Our odds ratio analysis conducted on the original dataset controlled for several variables. None of these variables lowered the correlation below 0.62, thus robustly confirming our findings. Our sensitivity analysis reported statistically significant positive correlations between the number of vaccine doses and IMR when we expanded our original analysis from the top 30 to the 46 nations with the best IMRs. Additionally, a replication of our original study using updated 2019 data corroborated the trend we found in our first paper (r = 0.45, p = .002).
A positive correlation between the number of vaccine doses and IMRs is detectable in the most highly developed nations but attenuated in the background noise of nations with heterogeneous socioeconomic variables that contribute to high rates of infant mortality, such as malnutrition, poverty, and substandard health care.

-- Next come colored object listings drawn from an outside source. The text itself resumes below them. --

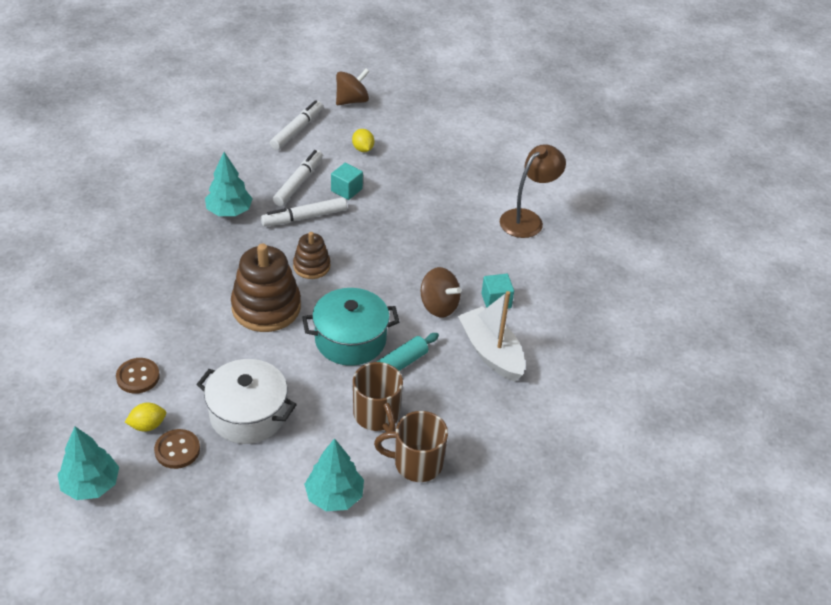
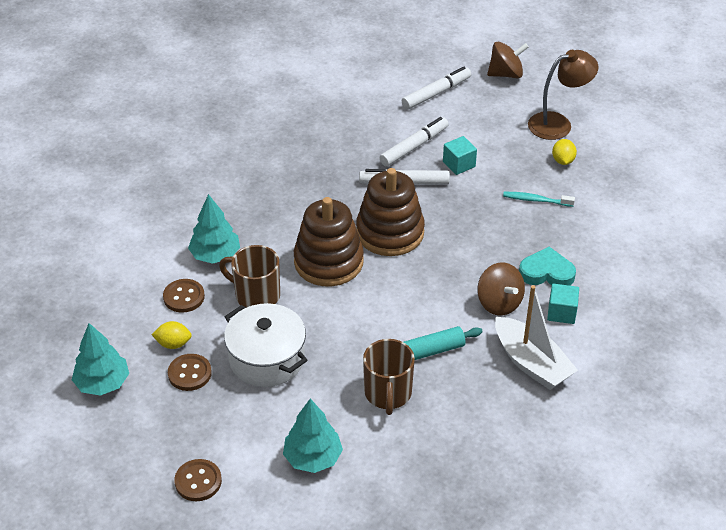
camera: 25 degrees right, 0 degrees up
(229, 211) = (334, 160): turquoise tree -> turquoise tree (215, 255)
(233, 553) = (198, 481): none -> brown button
(311, 266) = (390, 232): brown stacking toy -> brown stacking toy, size x1.79
(350, 340) = (395, 314): turquoise pot -> none
(363, 149) = (494, 126): yellow lemon -> yellow lemon (563, 161)
(416, 463) = (405, 450): brown mug -> brown mug (256, 295)
(429, 207) = (536, 200): none -> turquoise toothbrush
(467, 268) = (546, 272): none -> turquoise heart
(491, 352) = (531, 363): white boat -> white boat turned 150 degrees clockwise
(527, 219) = (635, 237): brown lamp -> brown lamp (558, 124)

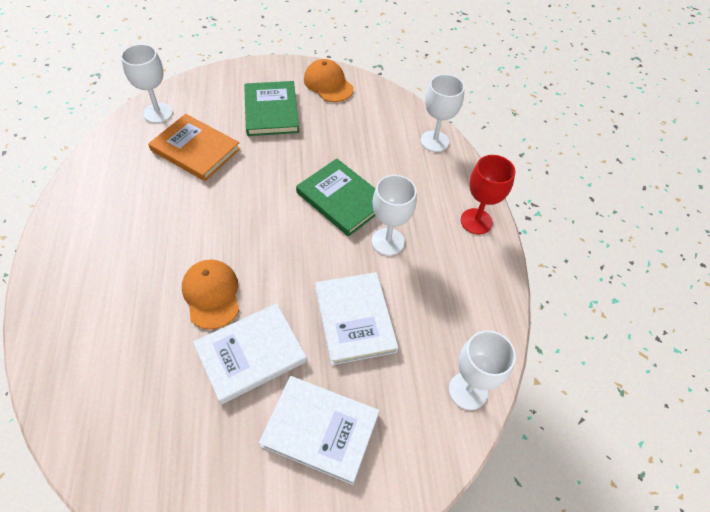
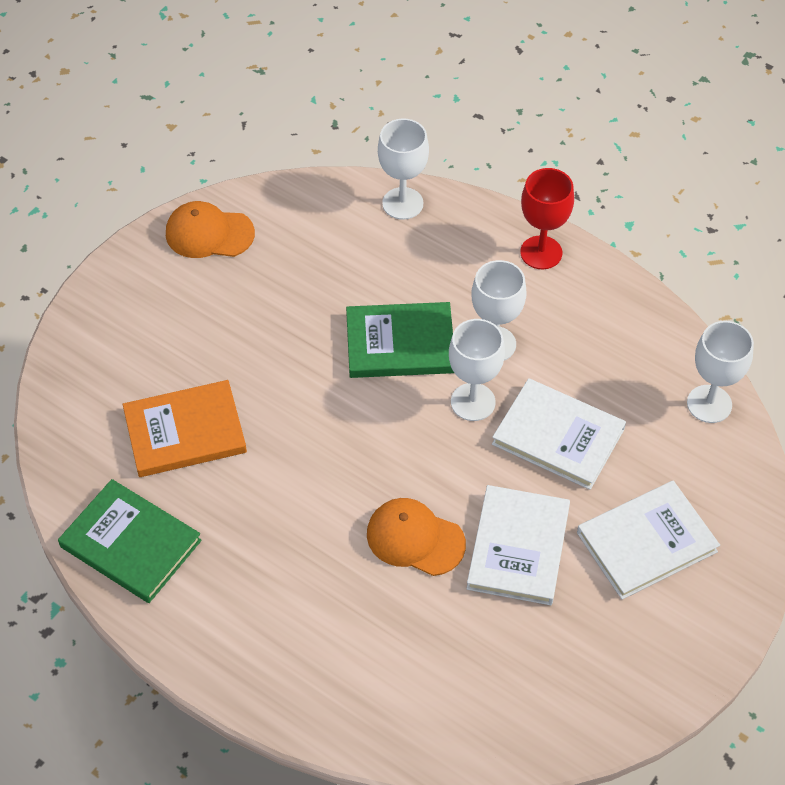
camera: 45 degrees left, 0 degrees up
(158, 113) = (78, 434): white goblet -> white goblet (473, 402)
(271, 111) = (196, 319): green book -> green book (130, 544)

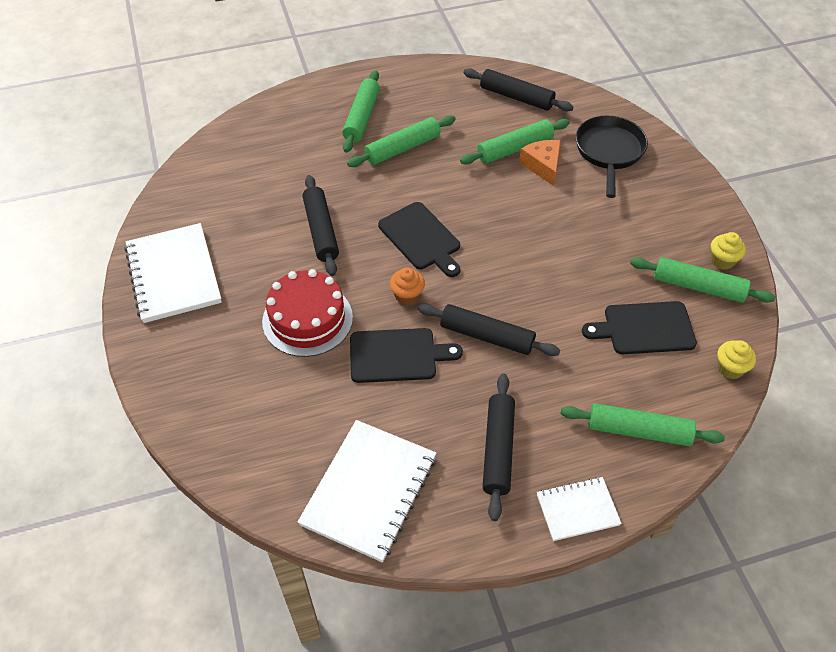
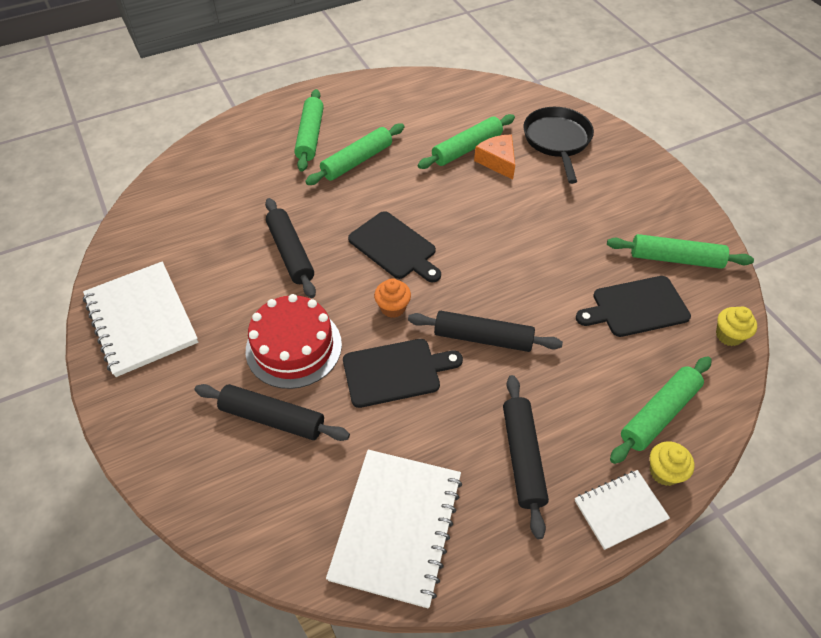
camera: 10 degrees left, 0 degrees up
(516, 97) = (457, 100): black rolling pin -> black rolling pin (272, 418)
(638, 431) = (658, 414): green rolling pin -> green rolling pin turned 45 degrees counterclockwise
(722, 261) = (691, 230): yellow cupcake -> yellow cupcake (664, 472)

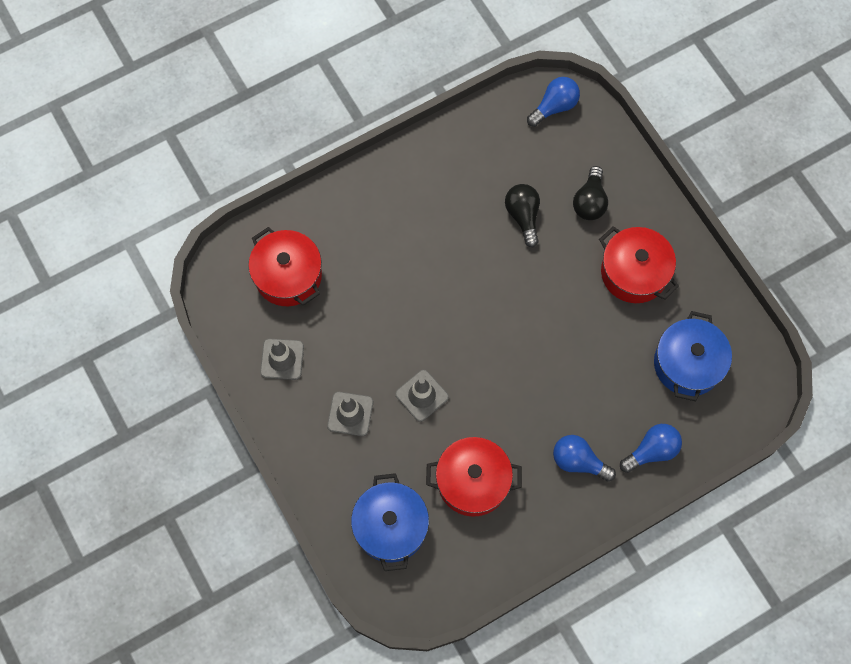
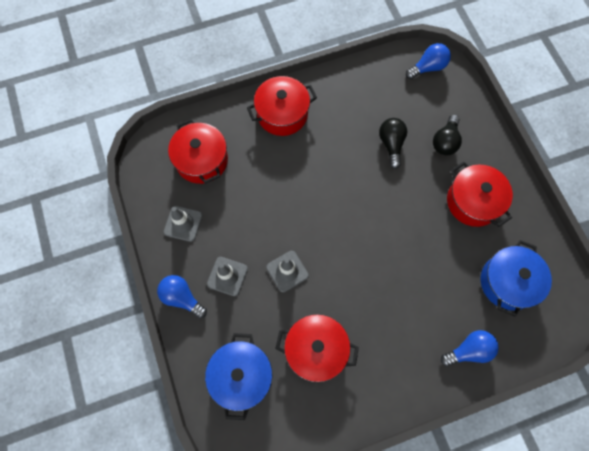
camera: 10 degrees right, 0 degrees up
(378, 199) = (282, 114): none -> red pot
(578, 461) = (406, 348): blue light bulb -> blue light bulb (182, 297)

In 2011, we  observed that the United States required more vaccine doses for infants than any other nation, yet several nations had better (lower) infant mortality rates (IMRs). We conducted a study to explore a potential association between the number of vaccine doses that these 30 nations (the US and all nations with better IMRs) routinely give to their infants and their IMRs. Linear regression analysis yielded a coefficient of determination, r2 = 0.49 (r = 0.70; p < .0001). This positive correlation was counterintuitive: among the most highly developed nations, those requiring the most vaccine doses for their infants tended to have the highest IMRs.
Dr. E. Bailey, a professor at Brigham Young University (BYU), and several students associated with her Bioinformatics Capstone course recently read our study and found it "troublesome that this manuscript is in the top 5% of all research outputs." They reanalyzed our study to "correct past misinformation" and claimed that its findings were due to "inappropriate data exclusion," i.e., failure to analyze the "full dataset" of all 185 nations. The "Bailey reanalysis" was posted on the medRxiv preprint server  on September 10, 2021 (version 1), October 5, 2021 (version 3), and December 2, 2022 (version 4), which we refer to in this paper.
One stated rationale behind Bailey's reanalysis (and additional new investigations) is to reduce the impact of vaccine hesitancy, which "has intensified due to the rapid development and distribution of the COVID-19 vaccine." They also appear to be targeting our study for a potential retraction.
Our present study examines the various claims postulated by Nysetvold et al. and assesses the credibility of their methodology, analyses, reported results, and conclusions. Additionally, we provide odds ratio, sensitivity, and replication analyses, which reinforce and corroborate the methodology and findings presented in our original study.
There is a positive correlation between infant vaccines and infant mortality rates. This relationship is most pronounced in analyses of the most highly developed homogenous nations but is attenuated in background noise in analyses of nations with heterogeneous socioeconomic variables. Health authorities in all nations have an obligation to determine whether their immunization schedules are achieving desired goals. More investigations into the health outcomes of vaccinated vs. unvaccinated populations and the effect of vaccinations on all-cause mortality are imperative.